• _Record set_:
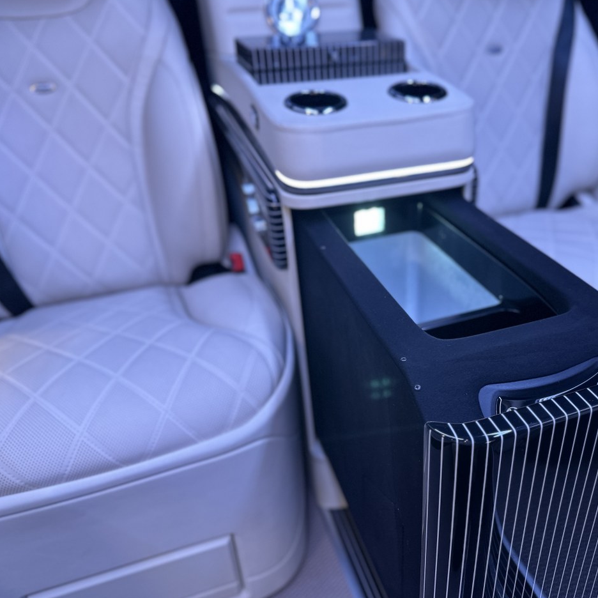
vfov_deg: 55.6
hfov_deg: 55.0
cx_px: 372
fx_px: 567
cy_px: 298
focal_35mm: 29
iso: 160
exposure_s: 1/50
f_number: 1.78
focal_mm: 6.86
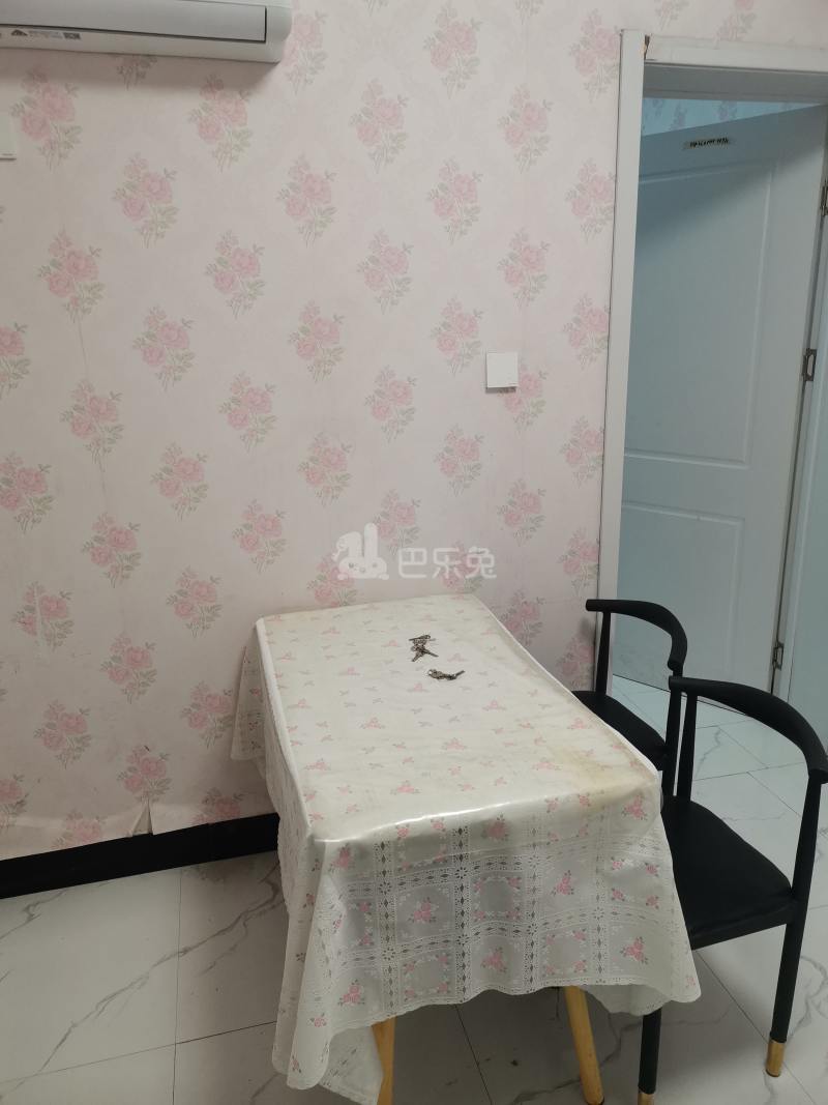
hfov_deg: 53.1
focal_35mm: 26
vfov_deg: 67.3
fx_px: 829
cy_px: 552
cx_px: 414
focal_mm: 4.75
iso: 125
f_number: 1.8
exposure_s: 1/100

• _What is expected_: Reproduce each entry exactly as given; no pictures, please.

• _Solution to this exercise_:
vfov_deg: 55.6
hfov_deg: 55.0
cx_px: 372
fx_px: 567
cy_px: 298
focal_35mm: 29
iso: 160
exposure_s: 1/50
f_number: 1.78
focal_mm: 6.86
hfov_deg: 53.1
focal_35mm: 26
vfov_deg: 67.3
fx_px: 829
cy_px: 552
cx_px: 414
focal_mm: 4.75
iso: 125
f_number: 1.8
exposure_s: 1/100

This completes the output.